GOAL OF THE EXERCISE
Reproduce every record below word for word and include no pictures.

Segment Open

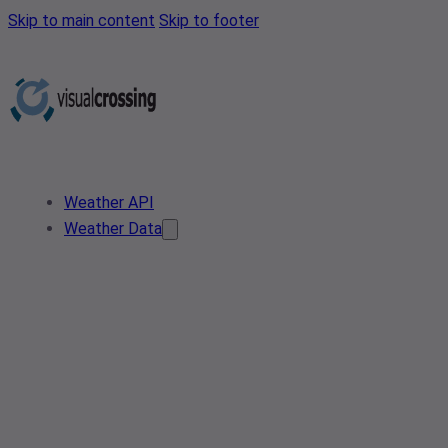
Skip to main content
Skip to footer
Weather API
Weather Data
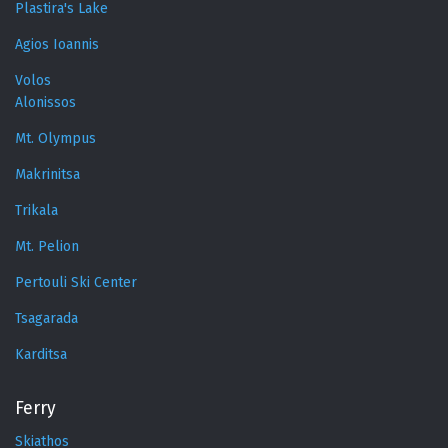
Plastira's Lake
Agios Ioannis
Volos
Alonissos
Mt. Olympus
Makrinitsa
Trikala
Mt. Pelion
Pertouli Ski Center
Tsagarada
Karditsa
Ferry
Skiathos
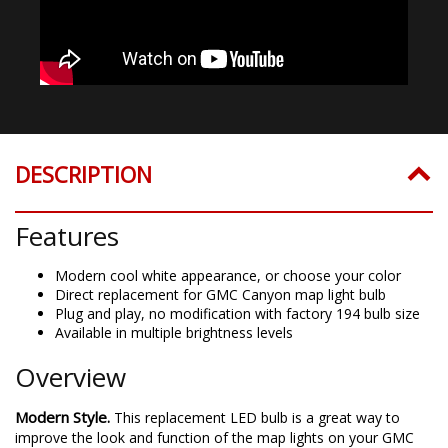
DESCRIPTION
Features
Modern cool white appearance, or choose your color
Direct replacement for GMC Canyon map light bulb
Plug and play, no modification with factory 194 bulb size
Available in multiple brightness levels
Overview
Modern Style.
This replacement LED bulb is a great way to
improve the look and function of the map lights on your GMC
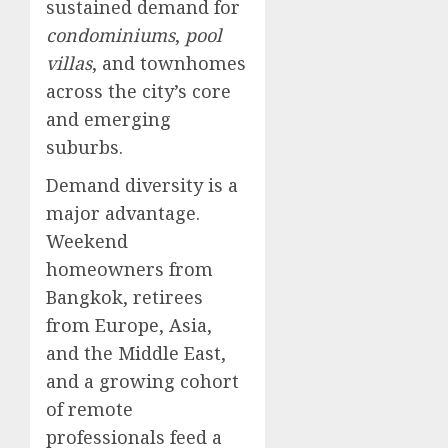
sustained demand for
condominiums
,
pool
villas
, and townhomes
across the city’s core
and emerging
suburbs.
Demand diversity is a
major advantage.
Weekend
homeowners from
Bangkok, retirees
from Europe, Asia,
and the Middle East,
and a growing cohort
of remote
professionals feed a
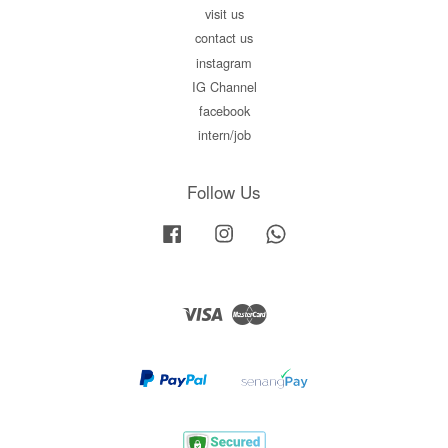
visit us
contact us
instagram
IG Channel
facebook
intern/job
Follow Us
Facebook
Instagram
Whatsapp
Visa
Master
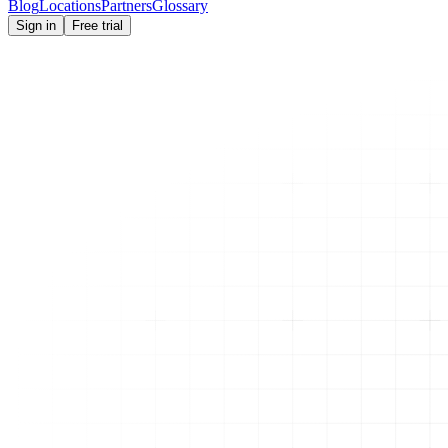
Blog
Locations
Partners
Glossary
Sign in
Free trial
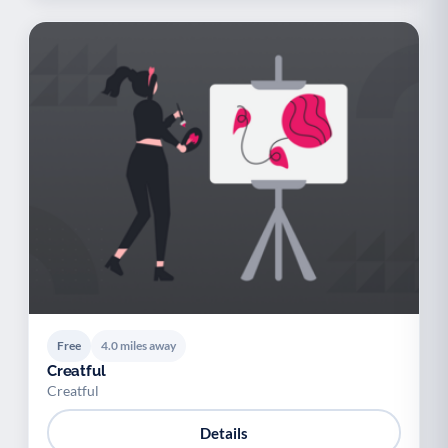
Free
4.0 miles away
Creatful
Creatful
Details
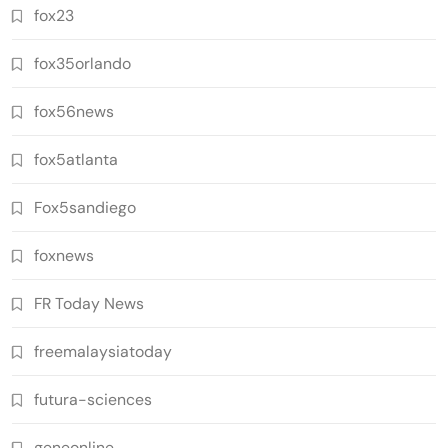
fox23
fox35orlando
fox56news
fox5atlanta
Fox5sandiego
foxnews
FR Today News
freemalaysiatoday
futura-sciences
geneonline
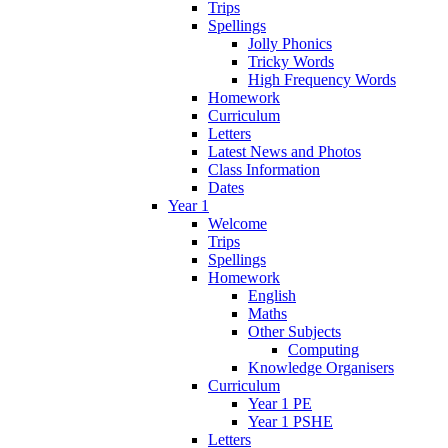
Trips
Spellings
Jolly Phonics
Tricky Words
High Frequency Words
Homework
Curriculum
Letters
Latest News and Photos
Class Information
Dates
Year 1
Welcome
Trips
Spellings
Homework
English
Maths
Other Subjects
Computing
Knowledge Organisers
Curriculum
Year 1 PE
Year 1 PSHE
Letters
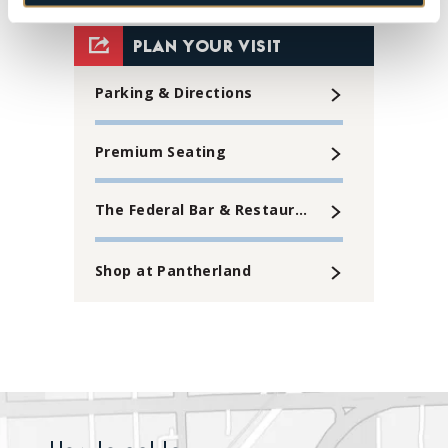
View
all
PLAN YOUR VISIT
events
Parking & Directions
for
August
Premium Seating
2026
The Federal Bar & Restaurant
Shop at Pantherland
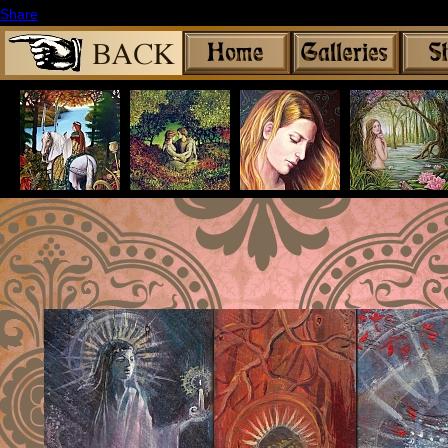
Share
|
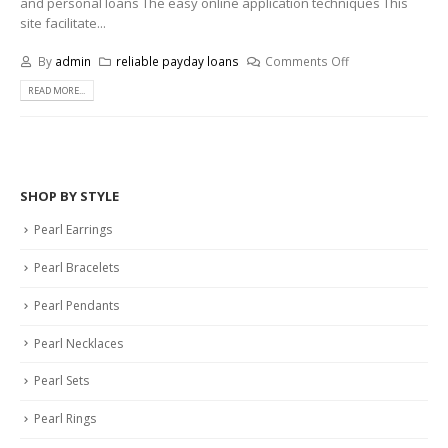
and personal loans The easy online application techniques This
site facilitate...
By
admin
reliable payday loans
Comments Off
READ MORE...
SHOP BY STYLE
Pearl Earrings
Pearl Bracelets
Pearl Pendants
Pearl Necklaces
Pearl Sets
Pearl Rings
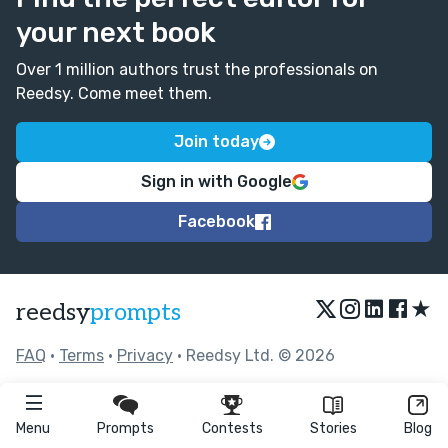
your next book
Over 1 million authors trust the professionals on
Reedsy. Come meet them.
Join today
Sign in with Google
Facebook
★
reedsy
prompts
FAQ
•
Terms
•
Privacy
• Reedsy Ltd. © 2026
Menu
Prompts
Contests
Stories
Blog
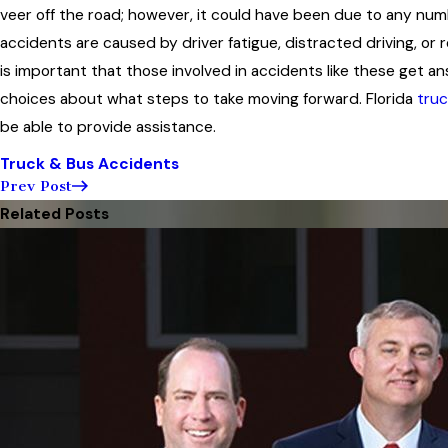
veer off the road; however, it could have been due to any nu
accidents are caused by driver fatigue, distracted driving, or 
is important that those involved in accidents like these get 
choices about what steps to take moving forward. Florida
truc
be able to provide assistance.
Truck & Bus Accidents
Prev Post
Related Posts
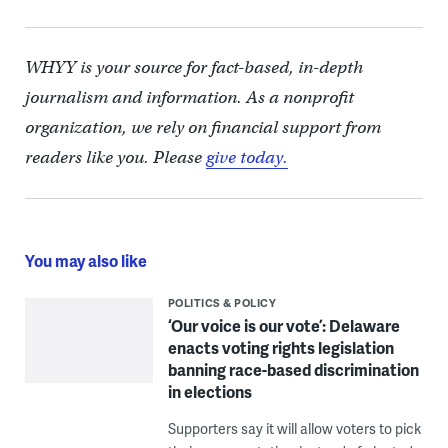
WHYY is your source for fact-based, in-depth
journalism and information. As a nonprofit
organization, we rely on financial support from
readers like you. Please
give today.
You may also like
POLITICS & POLICY
‘Our voice is our vote’: Delaware
enacts voting rights legislation
banning race-based discrimination
in elections
Supporters say it will allow voters to pick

Segment Closed

WRITTEN SOLUTION
Skip to main content
Skip to footer
Weather API
Weather Data
Plastira's Lake
Agios Ioannis
Volos
Alonissos
Mt. Olympus
Makrinitsa
Trikala
Mt. Pelion
Pertouli Ski Center
Tsagarada
Karditsa
Ferry
Skiathos
DESCRIPTION
Features
Modern cool white appearance, or choose your color
Direct replacement for GMC Canyon map light bulb
Plug and play, no modification with factory 194 bulb size
Available in multiple brightness levels
Overview
Modern Style.
This replacement LED bulb is a great way to
improve the look and function of the map lights on your GMC
sustained demand for
condominiums
,
pool
villas
, and townhomes
across the city’s core
and emerging
suburbs.
Demand diversity is a
major advantage.
Weekend
homeowners from
Bangkok, retirees
from Europe, Asia,
and the Middle East,
and a growing cohort
of remote
professionals feed a
visit us
contact us
instagram
IG Channel
facebook
intern/job
Follow Us
Facebook
Instagram
Whatsapp
Visa
Master
Blog
Locations
Partners
Glossary
Sign in
Free trial
Free
4.0 miles away
Creatful
Creatful
Details
fox23
fox35orlando
fox56news
fox5atlanta
Fox5sandiego
foxnews
FR Today News
freemalaysiatoday
futura-sciences
geneonline
Trips
Spellings
Jolly Phonics
Tricky Words
High Frequency Words
Homework
Curriculum
Letters
Latest News and Photos
Class Information
Dates
Year 1
Welcome
Trips
Spellings
Homework
English
Maths
Other Subjects
Computing
Knowledge Organisers
Curriculum
Year 1 PE
Year 1 PSHE
Letters
View
all
PLAN YOUR VISIT
events
Parking & Directions
for
August
Premium Seating
2026
The Federal Bar & Restaurant
Shop at Pantherland
Share
|
and personal loans The easy online application techniques This
site facilitate...
By
admin
reliable payday loans
Comments Off
READ MORE...
SHOP BY STYLE
Pearl Earrings
Pearl Bracelets
Pearl Pendants
Pearl Necklaces
Pearl Sets
Pearl Rings
your next book
Over 1 million authors trust the professionals on
Reedsy. Come meet them.
Join today
Sign in with Google
Facebook
★
reedsy
prompts
FAQ
•
Terms
•
Privacy
• Reedsy Ltd. © 2026
Menu
Prompts
Contests
Stories
Blog
veer off the road; however, it could have been due to any nu
accidents are caused by driver fatigue, distracted driving, or 
is important that those involved in accidents like these get 
choices about what steps to take moving forward. Florida
truc
be able to provide assistance.
Truck & Bus Accidents
Prev Post
Related Posts
WHYY is your source for fact-based, in-depth
journalism and information. As a nonprofit
organization, we rely on financial support from
readers like you. Please
give today.
You may also like
POLITICS & POLICY
‘Our voice is our vote’: Delaware
enacts voting rights legislation
banning race-based discrimination
in elections
Supporters say it will allow voters to pick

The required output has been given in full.